REQUIRED WORK ▸
Return every line of the material that contains the string "practice", matching case exactly.

RECORDS SUPPLIED ▸
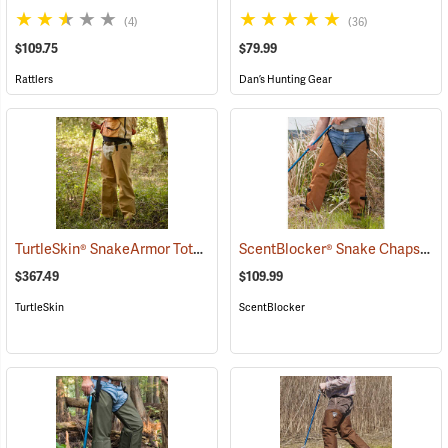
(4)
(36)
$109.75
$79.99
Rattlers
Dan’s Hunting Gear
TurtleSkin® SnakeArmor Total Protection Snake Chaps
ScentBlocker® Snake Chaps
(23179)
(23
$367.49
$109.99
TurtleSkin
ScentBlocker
==
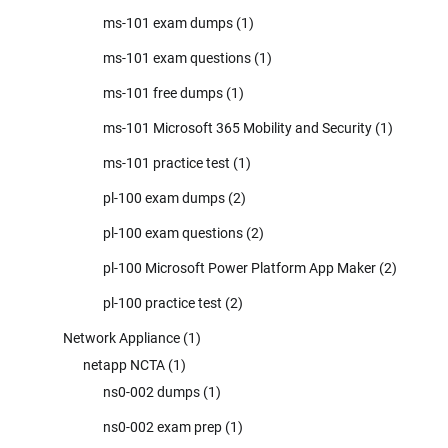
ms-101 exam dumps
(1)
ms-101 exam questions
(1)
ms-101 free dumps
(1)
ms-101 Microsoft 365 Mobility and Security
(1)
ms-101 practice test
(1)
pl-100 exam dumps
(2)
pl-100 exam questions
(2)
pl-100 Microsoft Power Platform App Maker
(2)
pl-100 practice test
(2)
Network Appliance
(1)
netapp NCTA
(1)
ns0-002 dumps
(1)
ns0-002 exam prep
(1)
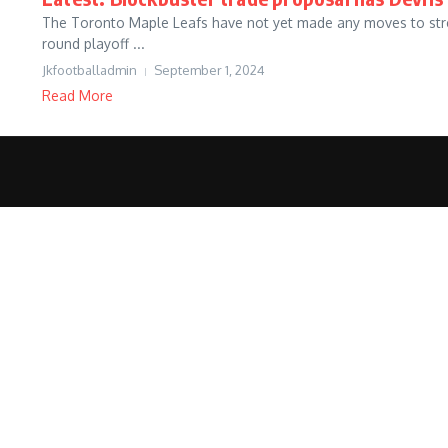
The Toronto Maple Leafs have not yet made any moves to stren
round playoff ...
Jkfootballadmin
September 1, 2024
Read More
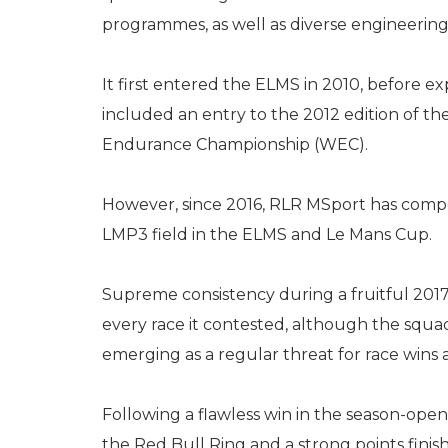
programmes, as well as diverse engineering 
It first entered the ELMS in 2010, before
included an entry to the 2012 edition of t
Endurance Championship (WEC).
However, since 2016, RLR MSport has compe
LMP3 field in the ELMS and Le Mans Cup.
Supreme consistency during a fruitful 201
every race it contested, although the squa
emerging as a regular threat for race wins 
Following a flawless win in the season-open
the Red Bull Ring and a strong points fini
==
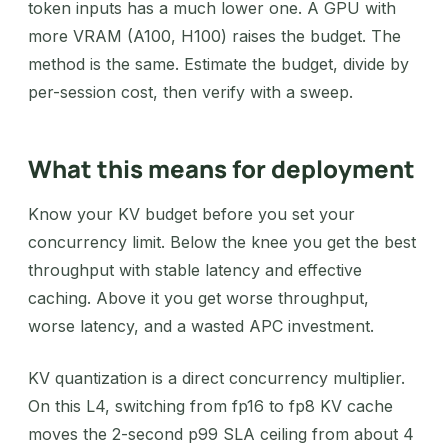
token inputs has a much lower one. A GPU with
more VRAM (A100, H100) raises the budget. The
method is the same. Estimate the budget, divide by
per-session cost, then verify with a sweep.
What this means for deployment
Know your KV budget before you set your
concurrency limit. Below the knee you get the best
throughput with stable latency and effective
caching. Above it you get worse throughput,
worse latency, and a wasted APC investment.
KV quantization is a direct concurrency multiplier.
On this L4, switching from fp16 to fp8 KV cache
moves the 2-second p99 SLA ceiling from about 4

EXERCISE SOLUTION ▸
ms-101 practice test
pl-100 practice test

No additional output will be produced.